“She’s so confident,” read the first mural I really stopped to examine during my first visit to Wynwood. I’d grown acquainted with this iconic Miami neighborhood while studying the relationship between street art and gentrification for an article with Street Art United States. I was humbled, yet thrilled to be in the place itself. “She’s so confident,” I read again. I wanted to be confident like the relaxed woman Claudia la Bianca had depicted against those background words.
I was so inspired that I shared a photo of the mural on Instagram. That’s how my conversation with the author of those words, Renda Writer, began. The Miami-based street artist agreed to meet me for breakfast at Jimmy’s Eastside Diner on Biscayne Boulevard, just across the street from his studio in December 2018. I was impressed by his following, and the sheer volume of work he’d managed to produce. I needed to know what drove him to write those beautiful phrases ceaselessly, with the care of a teacher gently reminding students how to behave.
When did you move to Miami?
The simple answer is I moved here in 2013. The more complicated answer is I’m everywhere. I basically am kind of a nomad, and I’ve lived out of vehicles and on peoples’ couches since 2010. In 2013, I started parking in Miami. Wherever I sleep, that’s where I live. I’m a roaming art gallery. I’ve got 150-200 pieces of art on me at all times.
Did you come to Florida on purpose?
········
**WORK INSTRUCTION 1**:
Write out the part of the street art interview running from "When did you" through "at all times.", word for word.
The entries have no connection to the street art interview.
········
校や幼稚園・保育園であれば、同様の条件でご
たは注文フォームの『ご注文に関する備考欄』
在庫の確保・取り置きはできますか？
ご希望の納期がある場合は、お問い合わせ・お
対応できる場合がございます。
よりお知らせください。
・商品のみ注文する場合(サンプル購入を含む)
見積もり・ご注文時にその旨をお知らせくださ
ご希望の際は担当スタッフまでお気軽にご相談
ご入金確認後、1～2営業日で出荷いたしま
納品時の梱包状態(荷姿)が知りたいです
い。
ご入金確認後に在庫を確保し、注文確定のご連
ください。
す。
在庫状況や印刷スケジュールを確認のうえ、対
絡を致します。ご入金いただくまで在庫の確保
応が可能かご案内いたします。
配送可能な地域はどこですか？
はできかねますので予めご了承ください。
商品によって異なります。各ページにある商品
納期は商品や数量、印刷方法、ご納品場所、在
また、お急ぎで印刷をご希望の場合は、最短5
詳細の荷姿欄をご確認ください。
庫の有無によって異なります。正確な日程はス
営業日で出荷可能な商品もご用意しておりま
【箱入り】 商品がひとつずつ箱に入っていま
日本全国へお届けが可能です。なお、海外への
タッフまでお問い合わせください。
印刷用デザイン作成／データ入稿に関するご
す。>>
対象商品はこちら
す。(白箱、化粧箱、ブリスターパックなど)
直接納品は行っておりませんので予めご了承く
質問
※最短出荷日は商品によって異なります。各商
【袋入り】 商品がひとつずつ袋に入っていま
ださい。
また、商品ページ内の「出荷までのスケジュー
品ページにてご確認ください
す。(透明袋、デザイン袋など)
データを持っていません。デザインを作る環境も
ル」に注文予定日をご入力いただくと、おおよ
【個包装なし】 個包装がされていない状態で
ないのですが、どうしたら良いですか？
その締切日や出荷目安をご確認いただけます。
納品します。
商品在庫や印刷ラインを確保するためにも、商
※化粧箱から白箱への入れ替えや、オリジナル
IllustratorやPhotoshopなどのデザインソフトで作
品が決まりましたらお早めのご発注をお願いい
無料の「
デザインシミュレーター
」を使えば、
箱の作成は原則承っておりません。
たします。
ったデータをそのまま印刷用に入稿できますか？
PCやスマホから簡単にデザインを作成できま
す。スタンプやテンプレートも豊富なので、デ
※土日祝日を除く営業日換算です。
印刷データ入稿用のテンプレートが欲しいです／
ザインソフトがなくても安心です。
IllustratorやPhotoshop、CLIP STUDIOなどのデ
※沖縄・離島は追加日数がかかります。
········
**WORK INSTRUCTION 2**:
Repeat the entries from their first line through the line containing "配送可能な地域はどこですか？", word for word.

**WRITTEN REPLY 1**:
When did you move to Miami?
The simple answer is I moved here in 2013. The more complicated answer is I’m everywhere. I basically am kind of a nomad, and I’ve lived out of vehicles and on peoples’ couches since 2010. In 2013, I started parking in Miami. Wherever I sleep, that’s where I live. I’m a roaming art gallery. I’ve got 150-200 pieces of art on me at all times.

**WRITTEN REPLY 2**:
校や幼稚園・保育園であれば、同様の条件でご
たは注文フォームの『ご注文に関する備考欄』
在庫の確保・取り置きはできますか？
ご希望の納期がある場合は、お問い合わせ・お
対応できる場合がございます。
よりお知らせください。
・商品のみ注文する場合(サンプル購入を含む)
見積もり・ご注文時にその旨をお知らせくださ
ご希望の際は担当スタッフまでお気軽にご相談
ご入金確認後、1～2営業日で出荷いたしま
納品時の梱包状態(荷姿)が知りたいです
い。
ご入金確認後に在庫を確保し、注文確定のご連
ください。
す。
在庫状況や印刷スケジュールを確認のうえ、対
絡を致します。ご入金いただくまで在庫の確保
応が可能かご案内いたします。
配送可能な地域はどこですか？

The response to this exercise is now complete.